───── Extracted records ─────
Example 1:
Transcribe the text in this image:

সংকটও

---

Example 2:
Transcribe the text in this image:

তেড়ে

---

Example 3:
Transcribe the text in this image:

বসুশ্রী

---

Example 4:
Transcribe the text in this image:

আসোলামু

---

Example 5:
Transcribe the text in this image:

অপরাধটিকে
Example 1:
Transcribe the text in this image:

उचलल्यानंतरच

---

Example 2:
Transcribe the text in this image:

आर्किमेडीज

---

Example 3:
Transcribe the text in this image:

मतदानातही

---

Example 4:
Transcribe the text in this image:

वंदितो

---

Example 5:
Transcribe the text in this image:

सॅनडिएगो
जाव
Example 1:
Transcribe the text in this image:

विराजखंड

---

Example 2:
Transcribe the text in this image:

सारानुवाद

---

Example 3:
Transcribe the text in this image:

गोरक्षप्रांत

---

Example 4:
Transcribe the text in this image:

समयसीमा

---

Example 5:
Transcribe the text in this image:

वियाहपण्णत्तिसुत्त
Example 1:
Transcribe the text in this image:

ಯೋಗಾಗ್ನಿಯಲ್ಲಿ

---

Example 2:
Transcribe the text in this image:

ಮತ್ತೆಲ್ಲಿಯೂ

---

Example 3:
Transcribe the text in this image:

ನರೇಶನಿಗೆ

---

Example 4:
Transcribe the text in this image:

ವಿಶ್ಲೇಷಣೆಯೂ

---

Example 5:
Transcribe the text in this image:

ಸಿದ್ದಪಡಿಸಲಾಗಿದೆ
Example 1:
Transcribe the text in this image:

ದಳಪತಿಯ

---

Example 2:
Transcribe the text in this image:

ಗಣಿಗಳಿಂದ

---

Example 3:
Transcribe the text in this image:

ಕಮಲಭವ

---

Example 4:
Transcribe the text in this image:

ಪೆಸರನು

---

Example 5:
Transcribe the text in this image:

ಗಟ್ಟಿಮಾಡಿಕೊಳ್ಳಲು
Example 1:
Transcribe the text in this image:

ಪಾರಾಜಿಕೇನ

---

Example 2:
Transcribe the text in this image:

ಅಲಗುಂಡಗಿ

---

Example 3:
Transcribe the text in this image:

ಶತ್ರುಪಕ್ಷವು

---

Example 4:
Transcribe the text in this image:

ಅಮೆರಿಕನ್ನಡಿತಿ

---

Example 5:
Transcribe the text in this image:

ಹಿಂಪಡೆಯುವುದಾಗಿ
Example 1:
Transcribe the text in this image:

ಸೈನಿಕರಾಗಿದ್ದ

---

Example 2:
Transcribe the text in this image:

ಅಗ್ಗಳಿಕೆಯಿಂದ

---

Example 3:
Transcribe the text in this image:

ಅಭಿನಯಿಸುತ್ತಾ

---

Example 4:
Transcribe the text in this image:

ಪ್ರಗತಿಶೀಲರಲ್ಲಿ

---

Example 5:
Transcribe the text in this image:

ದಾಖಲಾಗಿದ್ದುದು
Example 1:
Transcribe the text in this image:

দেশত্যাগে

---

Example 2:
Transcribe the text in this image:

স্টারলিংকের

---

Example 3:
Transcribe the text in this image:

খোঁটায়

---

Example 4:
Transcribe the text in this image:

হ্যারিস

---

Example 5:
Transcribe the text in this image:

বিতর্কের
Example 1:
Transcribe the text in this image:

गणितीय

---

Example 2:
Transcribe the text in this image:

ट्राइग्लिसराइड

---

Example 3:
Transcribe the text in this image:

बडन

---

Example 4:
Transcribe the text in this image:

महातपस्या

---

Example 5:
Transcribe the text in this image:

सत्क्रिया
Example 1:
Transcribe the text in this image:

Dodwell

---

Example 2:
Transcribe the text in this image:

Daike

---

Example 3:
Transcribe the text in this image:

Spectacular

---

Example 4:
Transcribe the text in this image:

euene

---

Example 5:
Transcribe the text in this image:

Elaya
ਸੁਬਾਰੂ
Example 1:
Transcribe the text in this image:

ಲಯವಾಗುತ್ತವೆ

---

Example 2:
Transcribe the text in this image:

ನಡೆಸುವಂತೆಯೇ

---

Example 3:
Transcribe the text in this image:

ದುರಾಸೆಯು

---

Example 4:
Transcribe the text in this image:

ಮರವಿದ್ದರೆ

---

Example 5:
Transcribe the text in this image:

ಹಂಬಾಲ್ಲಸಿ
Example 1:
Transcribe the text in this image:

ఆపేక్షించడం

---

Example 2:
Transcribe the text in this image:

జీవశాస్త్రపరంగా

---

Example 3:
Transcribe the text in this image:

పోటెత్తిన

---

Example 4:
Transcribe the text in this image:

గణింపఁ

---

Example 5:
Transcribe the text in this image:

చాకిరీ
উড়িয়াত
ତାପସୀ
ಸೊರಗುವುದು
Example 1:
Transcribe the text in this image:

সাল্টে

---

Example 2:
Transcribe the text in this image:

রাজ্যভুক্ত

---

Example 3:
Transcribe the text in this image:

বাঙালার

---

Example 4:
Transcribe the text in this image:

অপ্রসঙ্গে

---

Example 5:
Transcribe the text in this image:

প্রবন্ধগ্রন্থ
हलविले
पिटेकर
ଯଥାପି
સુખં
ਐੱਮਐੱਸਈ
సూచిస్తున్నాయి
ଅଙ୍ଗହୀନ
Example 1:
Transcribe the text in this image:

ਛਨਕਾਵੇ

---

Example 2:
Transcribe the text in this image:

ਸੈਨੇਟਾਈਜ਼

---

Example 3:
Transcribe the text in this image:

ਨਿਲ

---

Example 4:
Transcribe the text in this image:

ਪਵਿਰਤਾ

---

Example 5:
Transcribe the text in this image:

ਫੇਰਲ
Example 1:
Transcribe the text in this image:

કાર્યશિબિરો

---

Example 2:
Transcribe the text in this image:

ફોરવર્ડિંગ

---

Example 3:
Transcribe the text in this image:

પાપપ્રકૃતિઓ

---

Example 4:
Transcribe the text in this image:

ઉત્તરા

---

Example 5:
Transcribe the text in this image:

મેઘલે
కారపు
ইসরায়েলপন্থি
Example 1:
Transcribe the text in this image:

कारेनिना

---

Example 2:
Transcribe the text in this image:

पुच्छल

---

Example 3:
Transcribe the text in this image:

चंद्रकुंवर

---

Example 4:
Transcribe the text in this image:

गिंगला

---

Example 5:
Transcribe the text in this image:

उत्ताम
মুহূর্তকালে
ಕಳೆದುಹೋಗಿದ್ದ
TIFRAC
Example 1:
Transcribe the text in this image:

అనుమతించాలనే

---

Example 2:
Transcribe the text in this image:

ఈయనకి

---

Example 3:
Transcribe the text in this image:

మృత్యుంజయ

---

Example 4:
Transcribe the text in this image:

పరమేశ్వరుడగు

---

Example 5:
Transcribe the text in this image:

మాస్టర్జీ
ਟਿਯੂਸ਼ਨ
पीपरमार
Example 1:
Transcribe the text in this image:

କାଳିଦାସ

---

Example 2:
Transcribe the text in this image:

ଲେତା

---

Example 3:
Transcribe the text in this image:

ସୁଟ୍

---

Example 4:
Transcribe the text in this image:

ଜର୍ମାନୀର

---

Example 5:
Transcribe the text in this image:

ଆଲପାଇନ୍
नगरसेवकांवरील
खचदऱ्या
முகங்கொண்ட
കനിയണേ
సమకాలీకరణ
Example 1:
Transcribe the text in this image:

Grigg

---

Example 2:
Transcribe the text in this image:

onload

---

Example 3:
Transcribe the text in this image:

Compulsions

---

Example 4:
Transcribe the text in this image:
─────
§ **How to complete this task**
Retype every line of the data above exactly.

§ **Output of the exercise**
Example 1:
Transcribe the text in this image:

সংকটও

---

Example 2:
Transcribe the text in this image:

তেড়ে

---

Example 3:
Transcribe the text in this image:

বসুশ্রী

---

Example 4:
Transcribe the text in this image:

আসোলামু

---

Example 5:
Transcribe the text in this image:

অপরাধটিকে
Example 1:
Transcribe the text in this image:

उचलल्यानंतरच

---

Example 2:
Transcribe the text in this image:

आर्किमेडीज

---

Example 3:
Transcribe the text in this image:

मतदानातही

---

Example 4:
Transcribe the text in this image:

वंदितो

---

Example 5:
Transcribe the text in this image:

सॅनडिएगो
जाव
Example 1:
Transcribe the text in this image:

विराजखंड

---

Example 2:
Transcribe the text in this image:

सारानुवाद

---

Example 3:
Transcribe the text in this image:

गोरक्षप्रांत

---

Example 4:
Transcribe the text in this image:

समयसीमा

---

Example 5:
Transcribe the text in this image:

वियाहपण्णत्तिसुत्त
Example 1:
Transcribe the text in this image:

ಯೋಗಾಗ್ನಿಯಲ್ಲಿ

---

Example 2:
Transcribe the text in this image:

ಮತ್ತೆಲ್ಲಿಯೂ

---

Example 3:
Transcribe the text in this image:

ನರೇಶನಿಗೆ

---

Example 4:
Transcribe the text in this image:

ವಿಶ್ಲೇಷಣೆಯೂ

---

Example 5:
Transcribe the text in this image:

ಸಿದ್ದಪಡಿಸಲಾಗಿದೆ
Example 1:
Transcribe the text in this image:

ದಳಪತಿಯ

---

Example 2:
Transcribe the text in this image:

ಗಣಿಗಳಿಂದ

---

Example 3:
Transcribe the text in this image:

ಕಮಲಭವ

---

Example 4:
Transcribe the text in this image:

ಪೆಸರನು

---

Example 5:
Transcribe the text in this image:

ಗಟ್ಟಿಮಾಡಿಕೊಳ್ಳಲು
Example 1:
Transcribe the text in this image:

ಪಾರಾಜಿಕೇನ

---

Example 2:
Transcribe the text in this image:

ಅಲಗುಂಡಗಿ

---

Example 3:
Transcribe the text in this image:

ಶತ್ರುಪಕ್ಷವು

---

Example 4:
Transcribe the text in this image:

ಅಮೆರಿಕನ್ನಡಿತಿ

---

Example 5:
Transcribe the text in this image:

ಹಿಂಪಡೆಯುವುದಾಗಿ
Example 1:
Transcribe the text in this image:

ಸೈನಿಕರಾಗಿದ್ದ

---

Example 2:
Transcribe the text in this image:

ಅಗ್ಗಳಿಕೆಯಿಂದ

---

Example 3:
Transcribe the text in this image:

ಅಭಿನಯಿಸುತ್ತಾ

---

Example 4:
Transcribe the text in this image:

ಪ್ರಗತಿಶೀಲರಲ್ಲಿ

---

Example 5:
Transcribe the text in this image:

ದಾಖಲಾಗಿದ್ದುದು
Example 1:
Transcribe the text in this image:

দেশত্যাগে

---

Example 2:
Transcribe the text in this image:

স্টারলিংকের

---

Example 3:
Transcribe the text in this image:

খোঁটায়

---

Example 4:
Transcribe the text in this image:

হ্যারিস

---

Example 5:
Transcribe the text in this image:

বিতর্কের
Example 1:
Transcribe the text in this image:

गणितीय

---

Example 2:
Transcribe the text in this image:

ट्राइग्लिसराइड

---

Example 3:
Transcribe the text in this image:

बडन

---

Example 4:
Transcribe the text in this image:

महातपस्या

---

Example 5:
Transcribe the text in this image:

सत्क्रिया
Example 1:
Transcribe the text in this image:

Dodwell

---

Example 2:
Transcribe the text in this image:

Daike

---

Example 3:
Transcribe the text in this image:

Spectacular

---

Example 4:
Transcribe the text in this image:

euene

---

Example 5:
Transcribe the text in this image:

Elaya
ਸੁਬਾਰੂ
Example 1:
Transcribe the text in this image:

ಲಯವಾಗುತ್ತವೆ

---

Example 2:
Transcribe the text in this image:

ನಡೆಸುವಂತೆಯೇ

---

Example 3:
Transcribe the text in this image:

ದುರಾಸೆಯು

---

Example 4:
Transcribe the text in this image:

ಮರವಿದ್ದರೆ

---

Example 5:
Transcribe the text in this image:

ಹಂಬಾಲ್ಲಸಿ
Example 1:
Transcribe the text in this image:

ఆపేక్షించడం

---

Example 2:
Transcribe the text in this image:

జీవశాస్త్రపరంగా

---

Example 3:
Transcribe the text in this image:

పోటెత్తిన

---

Example 4:
Transcribe the text in this image:

గణింపఁ

---

Example 5:
Transcribe the text in this image:

చాకిరీ
উড়িয়াত
ତାପସୀ
ಸೊರಗುವುದು
Example 1:
Transcribe the text in this image:

সাল্টে

---

Example 2:
Transcribe the text in this image:

রাজ্যভুক্ত

---

Example 3:
Transcribe the text in this image:

বাঙালার

---

Example 4:
Transcribe the text in this image:

অপ্রসঙ্গে

---

Example 5:
Transcribe the text in this image:

প্রবন্ধগ্রন্থ
हलविले
पिटेकर
ଯଥାପି
સુખં
ਐੱਮਐੱਸਈ
సూచిస్తున్నాయి
ଅଙ୍ଗହୀନ
Example 1:
Transcribe the text in this image:

ਛਨਕਾਵੇ

---

Example 2:
Transcribe the text in this image:

ਸੈਨੇਟਾਈਜ਼

---

Example 3:
Transcribe the text in this image:

ਨਿਲ

---

Example 4:
Transcribe the text in this image:

ਪਵਿਰਤਾ

---

Example 5:
Transcribe the text in this image:

ਫੇਰਲ
Example 1:
Transcribe the text in this image:

કાર્યશિબિરો

---

Example 2:
Transcribe the text in this image:

ફોરવર્ડિંગ

---

Example 3:
Transcribe the text in this image:

પાપપ્રકૃતિઓ

---

Example 4:
Transcribe the text in this image:

ઉત્તરા

---

Example 5:
Transcribe the text in this image:

મેઘલે
కారపు
ইসরায়েলপন্থি
Example 1:
Transcribe the text in this image:

कारेनिना

---

Example 2:
Transcribe the text in this image:

पुच्छल

---

Example 3:
Transcribe the text in this image:

चंद्रकुंवर

---

Example 4:
Transcribe the text in this image:

गिंगला

---

Example 5:
Transcribe the text in this image:

उत्ताम
মুহূর্তকালে
ಕಳೆದುಹೋಗಿದ್ದ
TIFRAC
Example 1:
Transcribe the text in this image:

అనుమతించాలనే

---

Example 2:
Transcribe the text in this image:

ఈయనకి

---

Example 3:
Transcribe the text in this image:

మృత్యుంజయ

---

Example 4:
Transcribe the text in this image:

పరమేశ్వరుడగు

---

Example 5:
Transcribe the text in this image:

మాస్టర్జీ
ਟਿਯੂਸ਼ਨ
पीपरमार
Example 1:
Transcribe the text in this image:

କାଳିଦାସ

---

Example 2:
Transcribe the text in this image:

ଲେତା

---

Example 3:
Transcribe the text in this image:

ସୁଟ୍

---

Example 4:
Transcribe the text in this image:

ଜର୍ମାନୀର

---

Example 5:
Transcribe the text in this image:

ଆଲପାଇନ୍
नगरसेवकांवरील
खचदऱ्या
முகங்கொண்ட
കനിയണേ
సమకాలీకరణ
Example 1:
Transcribe the text in this image:

Grigg

---

Example 2:
Transcribe the text in this image:

onload

---

Example 3:
Transcribe the text in this image:

Compulsions

---

Example 4:
Transcribe the text in this image:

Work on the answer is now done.